Performance of the block is often done using an in-plane technique wherein the needle is advanced in parallel to the long axis of the probe, while the nerve is imaged in the short axis (Fig. 22.5). A short axis view of the nerve provides the best view for circumferential deposition of anesthetic while viewing the surrounding structures and layers of the nerve bundle. Some practitioners favor an out-of-plane technique in which the nerve remains imaged in the short axis but the needle is placed perpendicular to the long axis of the probe. There is no clear evidence suggesting a clear
advantage to either approach. The probe should be held in the nondominant hand, with the needle and syringe held in the dominant hand, allowing finer control of the anesthetic. Prior to inserting the needle into the skin, any air remaining in the syringe or needle tip should be expelled, as inadvertent injection of air into the tissue will cause scatter artifact, making it difficult to visualize both needle and tissue anatomy (Fig. 22.6; VIDEO 22.2). As the needle is advanced, anesthetizing the tract to the nerve can help visualize the needle by decreasing the attenuation coefficient of the tissue. It is imperative that anesthetic should not be injected around the nerve or into tissue unless the needle tip is visualized. This is an essential step to decrease the risk of intravascular and intrafascicular injection. Minimizing the angle of the needle entry in relation to the probe will increase needle visualization by bringing it into a more perpendicular orientation to the ultrasound beam (Fig. 22.7). Once the needle tip is clearly visualized with the nerve in short axis, anesthetic should be deposited circumferentially around the nerve to ensure a complete block. It is important to note that due to the depth and location of surrounding structures, circumferential deposition of anesthetic may require needle redirection or more than one needle pass.
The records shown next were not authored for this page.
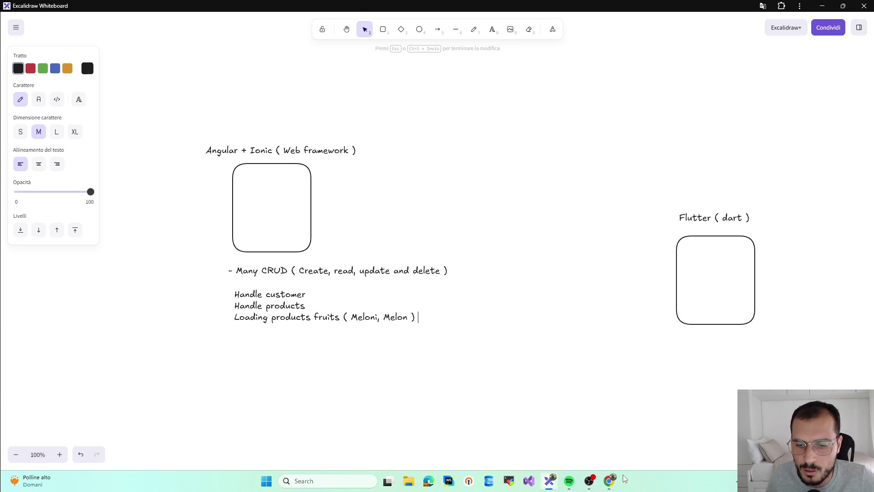
pyautogui.click(612, 482)
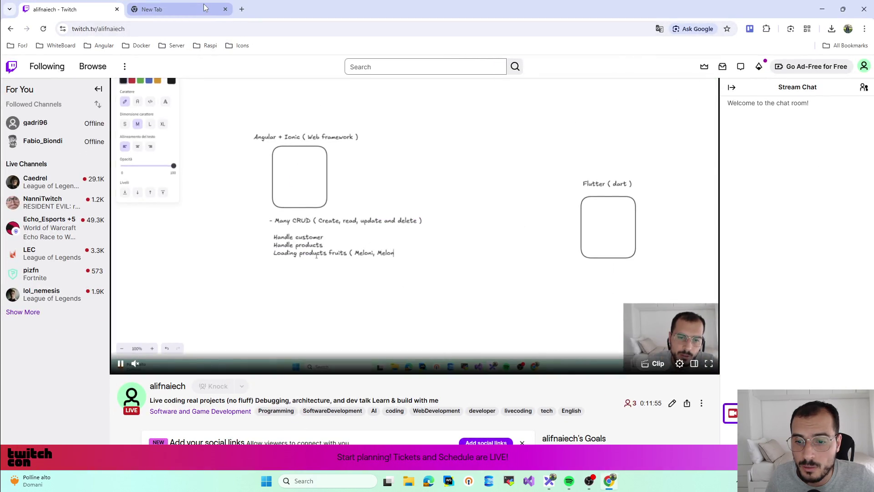
# - In the empty new tab, search Google for melon
pyautogui.click(205, 8)
pyautogui.click(207, 23)
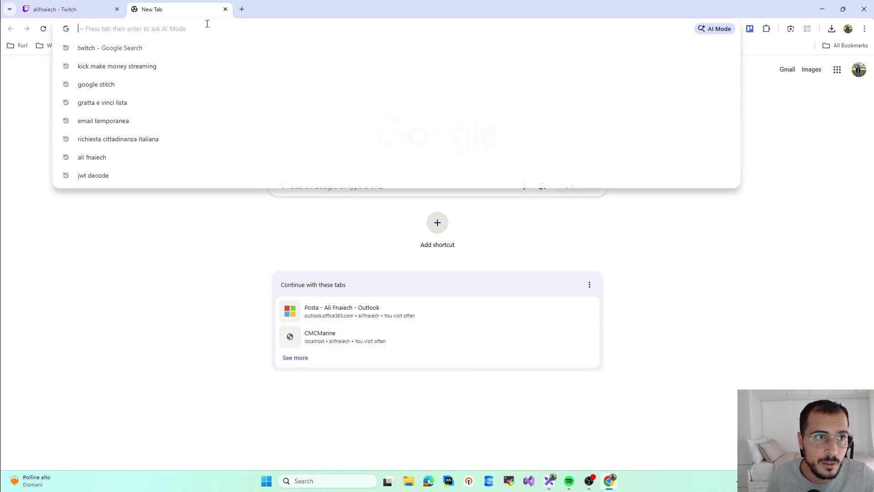
pyautogui.write('magaz')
Perineural (around the nerve), intraneural (within the epineurium), and intrafasicular (within the perineurium) are all sonographically visible sites and have anatomic relevance in nerve blocks. A perineural block wherein the anesthetic is placed completely outside of the epineurium is generally the most accepted location of block with minimal risk of nerve injury (Fig. 22.8; VIDEO 22.3). Although an intraneural injection is considered unfavorable, there is little evidence to support this opinion (23). Multiple studies have
demonstrated that intentional and unintentional intraneural injections do not result in neurologic dysfunction after a normal recovery period (24). In some cases, intraneural injection has actually shown to be favorable in block onset time (Fig. 22.9; VIDEO 22.4) (12). In contrast, intrafascicular blocks are considered harmful and must be avoided, as damage to fascicles may result in near immediate damage (25). Also, the site of peripheral nerve blockade may play a role in the risk of fascicular damage as it relates to the ratio of cross-sectional fascicle to epineurium (25). For example, the sciatic nerve at the popliteal fossa contains more non-neural tissue than fascicles, which may explain the relatively low incidence of post-block neuropathy (26). Alternatively, the brachial plexus trunks are characterized by a higher ratio of neural to connective tissue. Subsequently, an advancing needle is more likely to encounter fascicles, thereby potentially increasing the risk of injury (25). This again highlights the necessity to maintain visualization of the needle tip at all times during needle advancement.